Similarly, for the bit line B0, erasing on memory cells is sequentially performed.
In addition, in order to perform erasing on memory cells connected to the bit line Bn, a potential of 0V is applied to the bit line Bn, a potential of 1 V is applied to the other bit lines, and a potential of 1 V is applied to the source line S. In such a state, erasing on the memory cells connected to the bit line Bn is performed in accordance with a sequence similar to the erasing procedure for the memory cells connected to the bit line B0.
In FIG. 9, sign “P” represents the electric energy consumed by the memory array. When erasing on a memory cell is performed in accordance with the above-mentioned sequence, predetermined electric energy is consumed immediately (about 1 nanosecond) after a potential difference (erasing voltage) of 1.0 V is generated across the memory cell by application of a potential of Vth or more to a word line, and, after that, hardly any electric energy is consumed. This is because, for a large majority of memory cells, erasing is completed immediately (about 1 nanosecond) after the erasing voltage is applied.

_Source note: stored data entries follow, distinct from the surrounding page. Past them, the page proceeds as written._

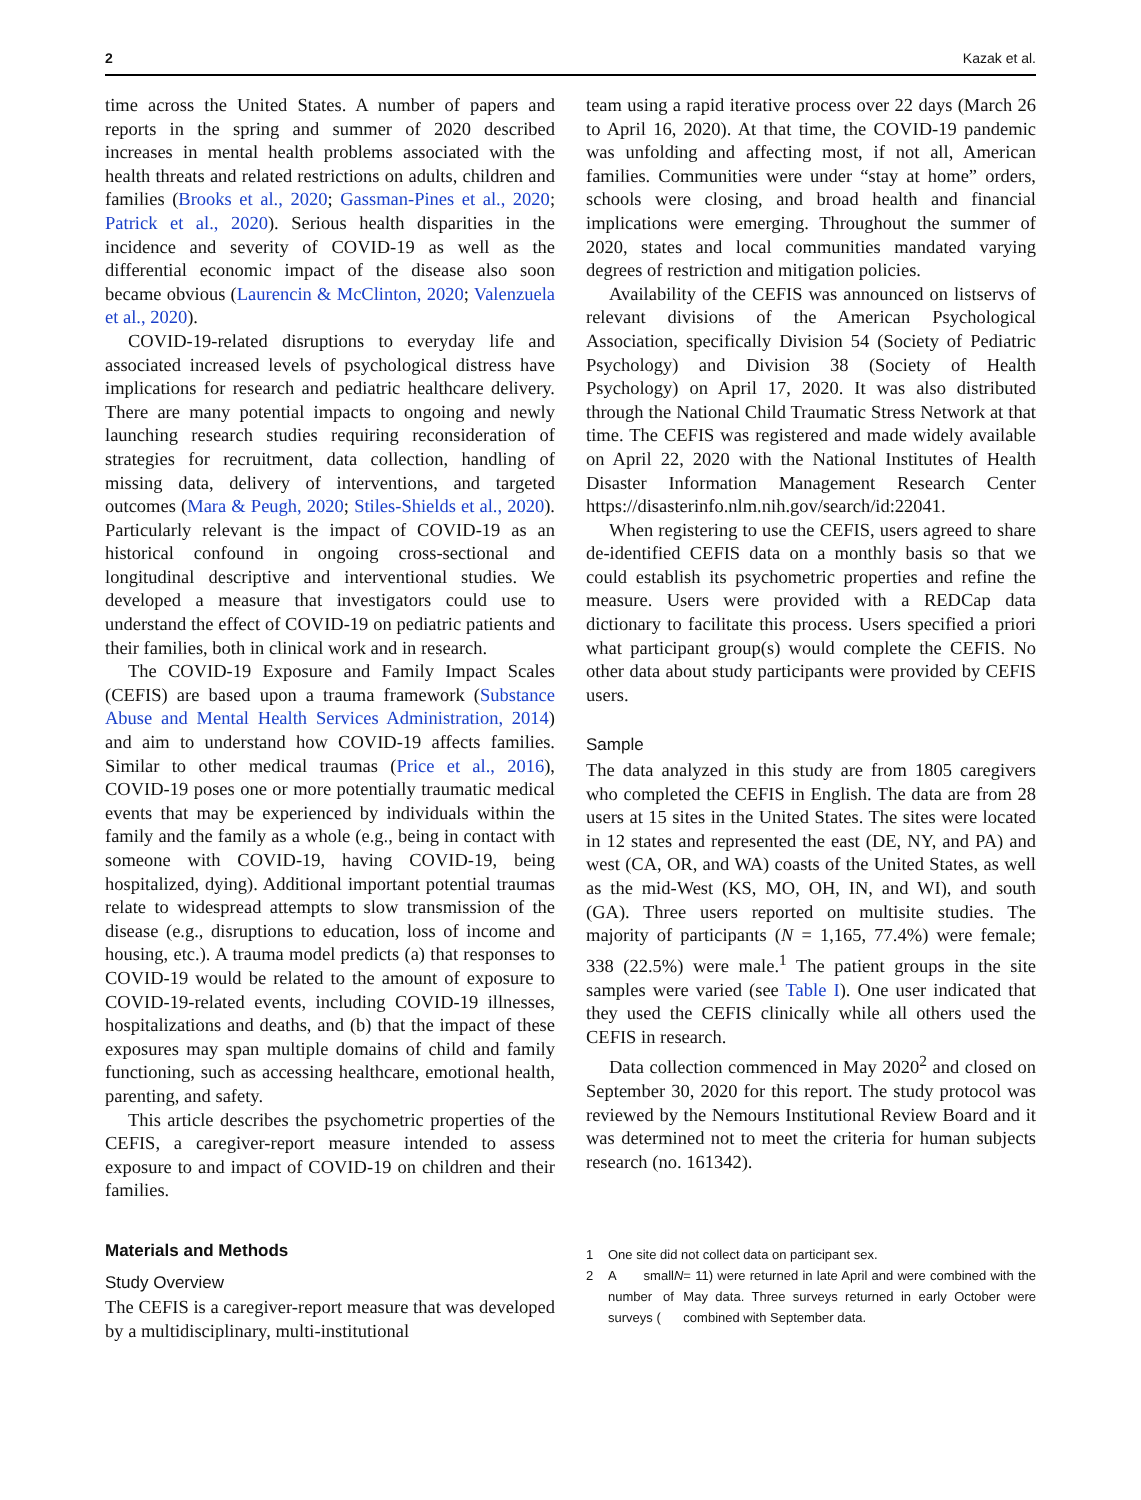2 Kazak et al.
time across the United States. A number of papers and reports in the spring and summer of 2020 described increases in mental health problems associated with the health threats and related restrictions on adults, children and families (Brooks et al., 2020; Gassman-Pines et al., 2020; Patrick et al., 2020). Serious health disparities in the incidence and severity of COVID-19 as well as the differential economic impact of the disease also soon became obvious (Laurencin & McClinton, 2020; Valenzuela et al., 2020).
COVID-19-related disruptions to everyday life and associated increased levels of psychological distress have implications for research and pediatric healthcare delivery. There are many potential impacts to ongoing and newly launching research studies requiring reconsideration of strategies for recruitment, data collection, handling of missing data, delivery of interventions, and targeted outcomes (Mara & Peugh, 2020; Stiles-Shields et al., 2020). Particularly relevant is the impact of COVID-19 as an historical confound in ongoing cross-sectional and longitudinal descriptive and interventional studies. We developed a measure that investigators could use to understand the effect of COVID-19 on pediatric patients and their families, both in clinical work and in research.
The COVID-19 Exposure and Family Impact Scales (CEFIS) are based upon a trauma framework (Substance Abuse and Mental Health Services Administration, 2014) and aim to understand how COVID-19 affects families. Similar to other medical traumas (Price et al., 2016), COVID-19 poses one or more potentially traumatic medical events that may be experienced by individuals within the family and the family as a whole (e.g., being in contact with someone with COVID-19, having COVID-19, being hospitalized, dying). Additional important potential traumas relate to widespread attempts to slow transmission of the disease (e.g., disruptions to education, loss of income and housing, etc.). A trauma model predicts (a) that responses to COVID-19 would be related to the amount of exposure to COVID-19-related events, including COVID-19 illnesses, hospitalizations and deaths, and (b) that the impact of these exposures may span multiple domains of child and family functioning, such as accessing healthcare, emotional health, parenting, and safety.
This article describes the psychometric properties of the CEFIS, a caregiver-report measure intended to assess exposure to and impact of COVID-19 on children and their families.
Materials and Methods
Study Overview
The CEFIS is a caregiver-report measure that was developed by a multidisciplinary, multi-institutional
team using a rapid iterative process over 22 days (March 26 to April 16, 2020). At that time, the COVID-19 pandemic was unfolding and affecting most, if not all, American families. Communities were under “stay at home” orders, schools were closing, and broad health and financial implications were emerging. Throughout the summer of 2020, states and local communities mandated varying degrees of restriction and mitigation policies.
Availability of the CEFIS was announced on listservs of relevant divisions of the American Psychological Association, specifically Division 54 (Society of Pediatric Psychology) and Division 38 (Society of Health Psychology) on April 17, 2020. It was also distributed through the National Child Traumatic Stress Network at that time. The CEFIS was registered and made widely available on April 22, 2020 with the National Institutes of Health Disaster Information Management Research Center https://disasterinfo.nlm.nih.gov/search/id:22041.
When registering to use the CEFIS, users agreed to share de-identified CEFIS data on a monthly basis so that we could establish its psychometric properties and refine the measure. Users were provided with a REDCap data dictionary to facilitate this process. Users specified a priori what participant group(s) would complete the CEFIS. No other data about study participants were provided by CEFIS users.
Sample
The data analyzed in this study are from 1805 caregivers who completed the CEFIS in English. The data are from 28 users at 15 sites in the United States. The sites were located in 12 states and represented the east (DE, NY, and PA) and west (CA, OR, and WA) coasts of the United States, as well as the mid-West (KS, MO, OH, IN, and WI), and south (GA). Three users reported on multisite studies. The majority of participants (N = 1,165, 77.4%) were female; 338 (22.5%) were male.<sup>1</sup> The patient groups in the site samples were varied (see Table I). One user indicated that they used the CEFIS clinically while all others used the CEFIS in research.
Data collection commenced in May 2020<sup>2</sup> and closed on September 30, 2020 for this report. The study protocol was reviewed by the Nemours Institutional Review Board and it was determined not to meet the criteria for human subjects research (no. 161342).
1 One site did not collect data on participant sex.
2 A small number of surveys (N = 11) were returned in late April and were combined with the May data. Three surveys returned in early October were combined with September data.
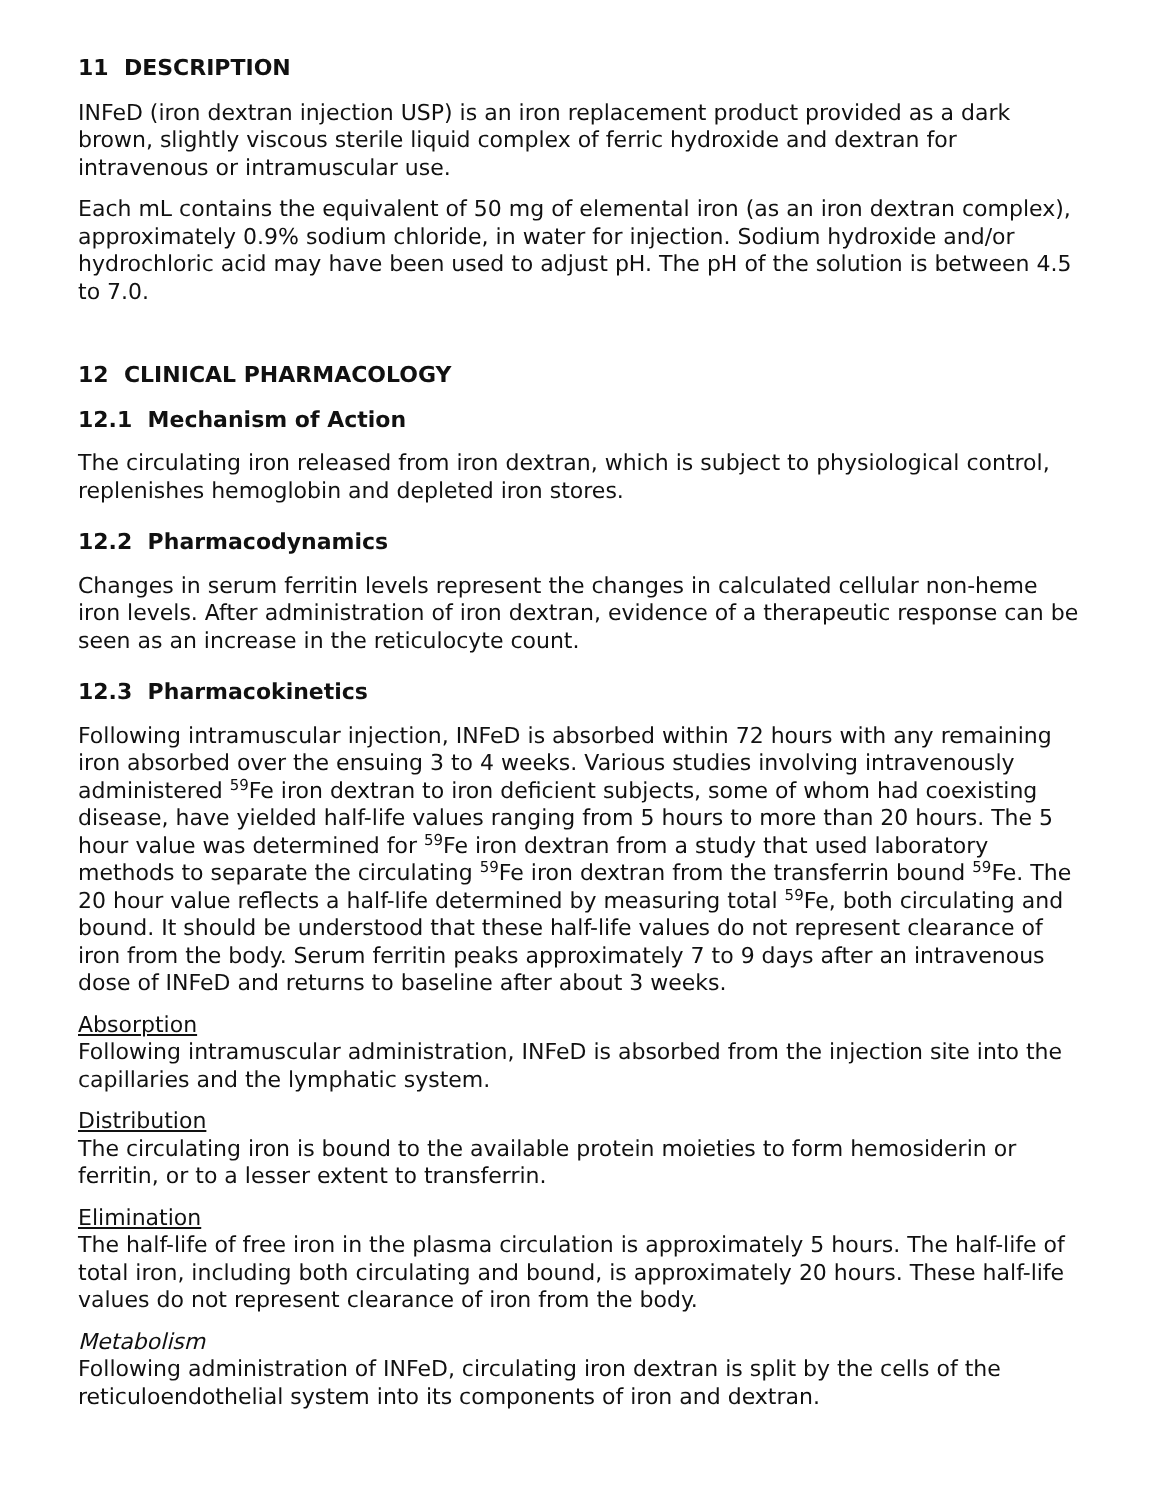11 DESCRIPTION
INFeD (iron dextran injection USP) is an iron replacement product provided as a dark brown, slightly viscous sterile liquid complex of ferric hydroxide and dextran for intravenous or intramuscular use.
Each mL contains the equivalent of 50 mg of elemental iron (as an iron dextran complex), approximately 0.9% sodium chloride, in water for injection. Sodium hydroxide and/or hydrochloric acid may have been used to adjust pH. The pH of the solution is between 4.5 to 7.0.
12 CLINICAL PHARMACOLOGY
12.1 Mechanism of Action
The circulating iron released from iron dextran, which is subject to physiological control, replenishes hemoglobin and depleted iron stores.
12.2 Pharmacodynamics
Changes in serum ferritin levels represent the changes in calculated cellular non-heme iron levels. After administration of iron dextran, evidence of a therapeutic response can be seen as an increase in the reticulocyte count.
12.3 Pharmacokinetics
Following intramuscular injection, INFeD is absorbed within 72 hours with any remaining iron absorbed over the ensuing 3 to 4 weeks. Various studies involving intravenously administered <sup>59</sup>Fe iron dextran to iron deficient subjects, some of whom had coexisting disease, have yielded half-life values ranging from 5 hours to more than 20 hours. The 5 hour value was determined for <sup>59</sup>Fe iron dextran from a study that used laboratory methods to separate the circulating <sup>59</sup>Fe iron dextran from the transferrin bound <sup>59</sup>Fe. The 20 hour value reflects a half-life determined by measuring total <sup>59</sup>Fe, both circulating and bound. It should be understood that these half-life values do not represent clearance of iron from the body. Serum ferritin peaks approximately 7 to 9 days after an intravenous dose of INFeD and returns to baseline after about 3 weeks.
Absorption
Following intramuscular administration, INFeD is absorbed from the injection site into the capillaries and the lymphatic system.
Distribution
The circulating iron is bound to the available protein moieties to form hemosiderin or ferritin, or to a lesser extent to transferrin.
Elimination
The half-life of free iron in the plasma circulation is approximately 5 hours. The half-life of total iron, including both circulating and bound, is approximately 20 hours. These half-life values do not represent clearance of iron from the body.
Metabolism
Following administration of INFeD, circulating iron dextran is split by the cells of the reticuloendothelial system into its components of iron and dextran.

When taking into consideration the fact that, for a large majority of memory cells, erasing is completed by application of an erasing voltage for about 1 nanosecond, that is, when taking into consideration the fact that about 1 nanosecond is spent from application of an erasing voltage to completion of erasing, about 1 nanosecond is sufficient for an application time of an erasing voltage. However, some memory cells spend an erasing time of about 20 nanoseconds. Thus, in order to reliably perform erasing by a single application of an erasing voltage, it is necessary to provide an erasing time of at least about 20 nanoseconds. Thus, an application time of an erasing voltage is about 20 nanoseconds.